From an early stage participants identified that they wanted the animation to be a vehicle with which to challenge people’s misconceptions about what a modern day hospice is. The modern hospice is very different from the hospices founded by Dame Cicely Saunders in the 1960s. People who have participated in the animation project described how they had at first been worried about accessing Weldmar services because of the perceptions they themselves held about what would await them. The words below by two participants illustrate commonly held misconceptions;
“My first thoughts about what a hospice might be… is that it is somewhere where you go to die or perhaps just be extremely ill for several weeks. “
“The first thing I thought about is that everyone just sits about.”
29 patients, 5 family members, 9 volunteers and 8 members of staff were involved in making the animation. Participants felt strongly that they wanted to express their feelings to a wider audience about their experience of the hospice and what a positive role it has played in their lives.
As it turned out this misconception of what a hospice is, was not the only one the project addressed. It could be easy to make the assumption that people attending a hospice would not have the capacity to come together to produce an animation. In fact people were brimming with ideas. But while some participants didn’t doubt their capacity, they did doubt their ability to grapple with digital technology.
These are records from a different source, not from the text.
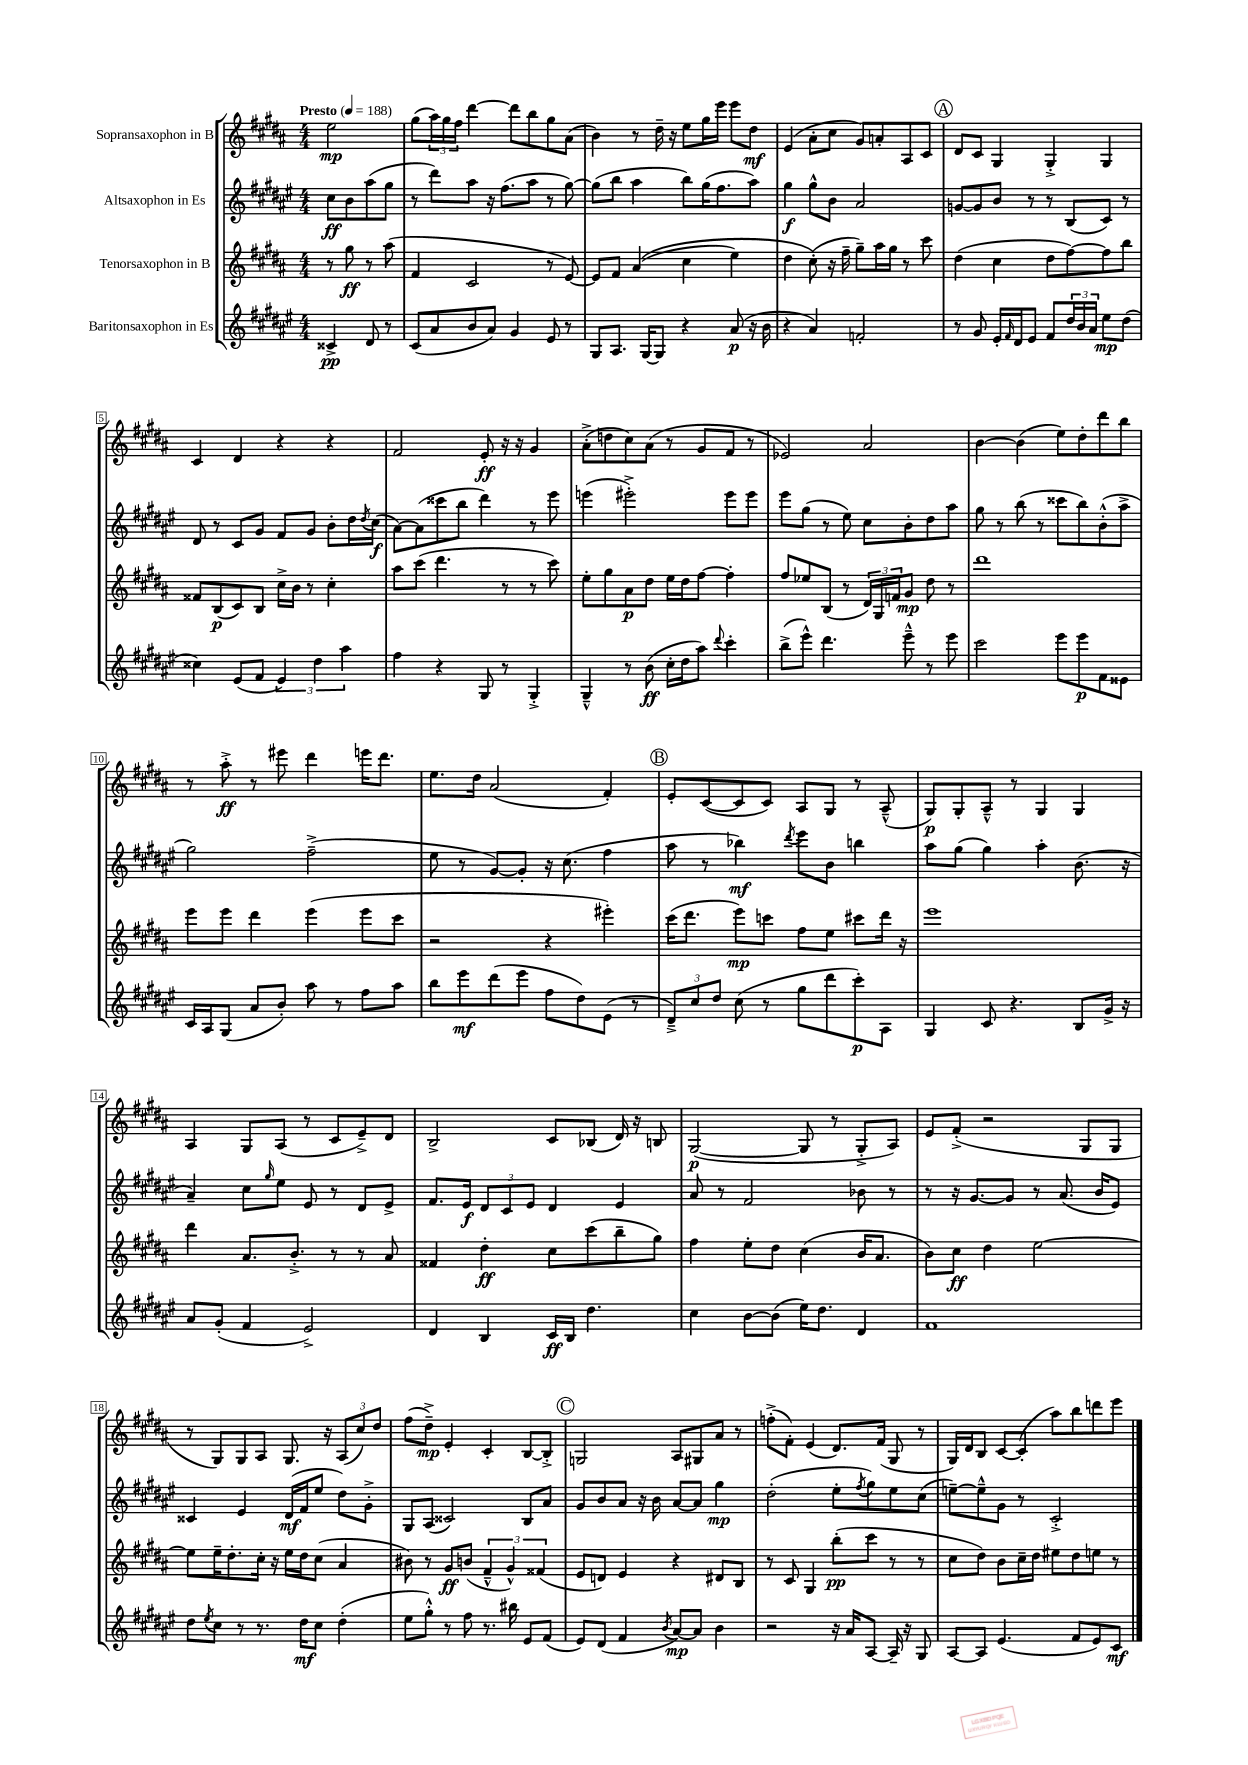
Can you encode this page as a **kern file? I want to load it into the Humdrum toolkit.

**kern	**kern	**kern	**kern
*staff4	*staff3	*staff2	*staff1
*clefG2	*clefG2	*clefG2	*clefG2
*k[f#c#g#d#a#e#]	*k[f#c#g#d#a#]	*k[f#c#g#d#a#e#]	*k[f#c#g#d#a#]
*M4/4	*M4/4	*M4/4	*M4/4
*MM188	*MM188	*MM188	*MM188
4c##^	8r	8cc#	2ee
.	8gg#	8b	.
8d#	8r	(8aa#	.
8r	(8aa#	8gg#	.
=	=	=	=
(8c#	4f#	8r	(8gg#
8a#	.	8ddd#)	24aa#)
.	.	.	24gg#
.	.	.	24ff#
8b	2c#	8aa#	[4ddd#
8a#)	.	16r	.
.	.	(8.ff#	.
4g#	.	.	8ddd#]
.	.	8aa#	8bb
8e#	8r	8r	8gg#
8r	[8e)	[8gg#)	(8a#
=	=	=	=
8G#	8e]	(8gg#]	4b)
8.A#	8f#	8bb	.
.	&((4a#	4aa#	8r
[16G#	.	.	.
8G#]	.	.	16dd#~
.	.	.	16r
4r	4cc#	8bb)	8ee
.	.	(16gg#	16gg#
.	.	8.ff#	16eee
(8a#	4ee)	.	8eee
16r	.	8aa#)	8dd#
16b	.	.	.
=	=	=	=
4r	4dd#	4gg#	(4e
4a#)	(8cc#'&)	8gg#^^	8a#'
.	16r	8b	8cc#
.	16ff#~	.	.
2f'	8gg#~)	2a#	8g#)
.	16aa#	.	8a'
.	16gg#	.	.
.	8r	.	8A#
.	8ccc#	.	8c#
=	=	=	=
8r	(4dd#	[8g	8d#
8g#	.	8g]	8c#
16e#'	4cc#	8b	4G#
16qqf#	.	.	.
16d#	.	.	.
8e#	.	8r	.
8f#	8dd#	8r	4G#'^
24dd#	[8ff#)	(8B	.
24b	.	.	.
24a#	.	.	.
8ee#	8ff#]	8c#)	4G#
(8dd#	8bb	8r	.
=	=	=	=
4cc##)	8f##	8d#	4c#
.	(8B	8r	.
(8e#	8c#)	8c#	4d#
8f#	8B	8g#	.
6e#)	16cc#^	8f#	4r
.	16b	.	.
.	8r	8g#	.
6dd#	.	.	.
.	4cc#'	8b'	4r
6aa#	.	.	.
.	.	16dd#	.
.	.	8qdd#	.
.	.	(16cc#	.
=	=	=	=
4ff#	8aa#	[8a#)	2f#
.	(8ccc#	(8a#]	.
4r	4.ddd#	8ccc##	.
.	.	8bb	.
8G#	.	4ddd#)	8e'
8r	8r	.	16r
.	.	.	16r
4G#'^	8r	8r	4g#
.	8ccc#)	8eee#	.
=	=	=	=
4G#~^^	8ee'	(4eee	(8a#'^
.	8gg#	.	8dd
8r	8a#	2eee#'^)	8cc#)
(8b	8dd#	.	(8a#
16cc#'	16ee	.	8r
16dd#	16dd#	.	.
8aa#)	[8ff#	.	8g#
8qqddd#	.	.	.
4ccc#'	4ff#']	8eee#	8f#
.	.	8eee#	8r
=	=	=	=
(8bb^	8ff#	8eee#	2e-)
8eee#^^)	8ee-	(8gg#	.
4.ddd#	(8B	8r	.
.	8r	8ee#)	.
.	24d#)	8cc#	2a#
.	24G#	.	.
.	24f	.	.
8eee#~^^	8g#	8b'	.
8r	8dd#	8dd#	.
8eee#	8r	8aa#	.
=	=	=	=
2ccc#	1ddd#	8gg#	[4b
.	.	8r	.
.	.	(8bb	(4b]
.	.	8r	.
8eee#	.	8ccc##	8ee)
8eee#	.	8bb)	8dd#'
8f#	.	(8b'^^	8ddd#
8e##	.	8aa#^	8bb
=	=	=	=
16c#	8eee	2gg#)	8r
16A#	.	.	.
(8G#	8eee	.	8aa#'^
8a#	4ddd#	.	8r
8b')	.	.	8eee#
8aa#	(4eee	(2ff#~^	4ddd#
8r	.	.	.
8ff#	8eee	.	16eee
.	.	.	8.ddd#
8aa#	8ccc#	.	.
=	=	=	=
8bb	2r	8ee#	8.ee
8eee#	.	8r	.
.	.	.	16dd#
(8ddd#	.	[8g#)	(2a#
8eee#	.	8g#']	.
8ff#	4r	16r	.
.	.	(8.cc#	.
8dd#)	.	.	.
(8e#	4eee#')	4ff#	4f#')
8r	.	.	.
=	=	=	=
12d#~^)	(16ccc#	8aa#	8e'
.	8.ddd#	.	.
12cc#	.	.	.
.	.	8r	([8c#
12dd#	.	.	.
(8cc#	8eee)	4bb-)	8c#]
8r	8ccc	.	8c#)
.	.	8qddd#	.
8gg#	8ff#	8eee#	8A#
8ddd#	8ee	8b	8G#
8ccc#')	8ccc#	4bb	8r
8A#	16ddd#	.	(8A#~^^
.	16r	.	.
=	=	=	=
4G#	1eee	8aa#	8G#)
.	.	(8gg#	8G#'
8c#	.	4gg#)	8A#~^^
4.r	.	.	8r
.	.	4aa#'	4G#
8B	.	(8.b	4G#
16g#^	.	.	.
16r	.	16r	.
=	=	=	=
8a#	4ddd#	4a#~)	4A#
(8g#'	.	.	.
4f#	8.a#	8cc#	8G#
.	.	16qqgg#	.
.	.	8ee#	(8A#
.	8.b'^	.	.
2e#^)	.	8e#	8r
.	8r	8r	8c#
.	8r	8d#	8e~^)
.	8a#	8e#^	8d#
=	=	=	=
4d#	4f##	8.f#	2B^
.	.	16e#	.
4B	4dd#'	12d#	.
.	.	12c#	.
.	.	12e#	.
16c#	8cc#	4d#	8c#
16B	.	.	.
4.dd#	(8ccc#	.	(8B-
.	8bb~	4e#	16d#)
.	.	.	16r
.	8gg#)	.	8B
=	=	=	=
4cc#	4ff#	8a#	([2G#
.	.	8r	.
[8b	8ee'	2f#	.
(8b]	8dd#	.	.
16ee#)	(4cc#	.	8G#]
8.dd#	.	.	.
.	.	.	8r
4d#	16b	8b-	8G#'^
.	8.a#	.	.
.	.	8r	8A#)
=	=	=	=
1f#	8b)	8r	8e
.	8cc#	16r	(8f#'^
.	.	[8.g#	.
.	4dd#	.	2r
.	.	8g#]	.
.	[2ee	8r	.
.	.	(8.a#	.
.	.	.	8G#
.	.	16b	.
.	.	8e#)	8G#
=	=	=	=
8dd#	8ee]	4c##	8r
8qee#	.	.	.
8cc#	16ee~	.	8G#)
.	8.dd#'	.	.
8r	.	4e#	8G#
8.r	16cc#'	.	8A#
.	16r	.	.
.	16ee	(16d#	8.G#
16dd#	16dd#	16f#	.
8cc#	(8cc#	8ee#	.
.	.	.	16r
(4dd#'	4a#	8dd#)	(12A#
.	.	.	12cc#)
.	.	8g#'^	.
.	.	.	12dd#
=	=	=	=
8ee#	8b#)	8G#	(8ff#
8gg#'^^)	8r	(8A#	8dd#~^)
8r	8g#	2c##)	4e'
8ff#	(8b	.	.
8.r	6f#~^^	.	4c#'
.	6g#^^)	.	.
16bb#	.	.	.
8e#	.	8B	[8B
.	(6f##	.	.
(8f#	.	8a#	8B'^]
=	=	=	=
8e#)	8e	8g#	2G
(8d#	8d)	8b	.
4f#	4e	8a#	.
.	.	16r	.
.	.	16b	.
8qb	.	.	.
[8a#)	4r	[8a#	8A#
8a#]	.	8a#]	8G#
4b	8d#	4gg#	8a#
.	8B	.	8r
=	=	=	=
2r	8r	(2dd#'	(8ff'^
.	8c#	.	8f#')
.	4G#	.	(4e
16r	(8bb'	8ee#'	8.d#)
16a#	.	.	.
.	.	8qff#	.
[8A#	8ccc#	8gg#)	.
.	.	.	(16f#
16A#~]	8r	8ee#	8G#
16r	.	.	.
8G#	8r	(8cc#	8r
=	=	=	=
[8A#	8cc#	[8ee~)	16G#)
.	.	.	16d#
8A#]	8dd#)	8ee~^^]	8B
(4.e#	8b	8g#	[8c#
.	16cc#~	8r	(8c#']
.	16dd#	.	.
.	8ee#	2c#'^	8aa#)
8f#	8dd#	.	8bb
8e#)	8ee	.	8ddd
8c#	8r	.	8eee
==	==	==	==
*-	*-	*-	*-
It turns out those people underestimated themselves. It seems we are surprising creatures.
The animation expresses beautifully that the hospice can be a very lively place to be in and that even while living with a terminal illness people are able embrace and engage with each other and the modest yet expansive ideas that come their way.
Group projects previously created include was the Grumpy People and their Seeds of Hope book, and a reminiscence book of people’s memorable clothes, hats and jewellery, called My Old Frock.
What’s in the Box?
During the first half of 2014, our Arts Therapists led a project called ‘What’s in the Box?’.
The Arts Team talked to patients, carers and staff, recording their stories of special objects that they treasure, and taking photographs of them with their treasured object.
These photographs and recordings were placed in a ‘travelling shoebox’ to travel the length and breadth of Dorset so that patients at all of our sites, and in the community, could listen to peoples’ stories.
Simply place the headphones on, press ‘play’, and sit back to enjoy 27 intimate, funny, sad, and fascinating stories.
The photo shows patient Brenda Webster using the travelling shoebox at our Shaftesbury Wellbeing Centre at Westminster Memorial Hospital.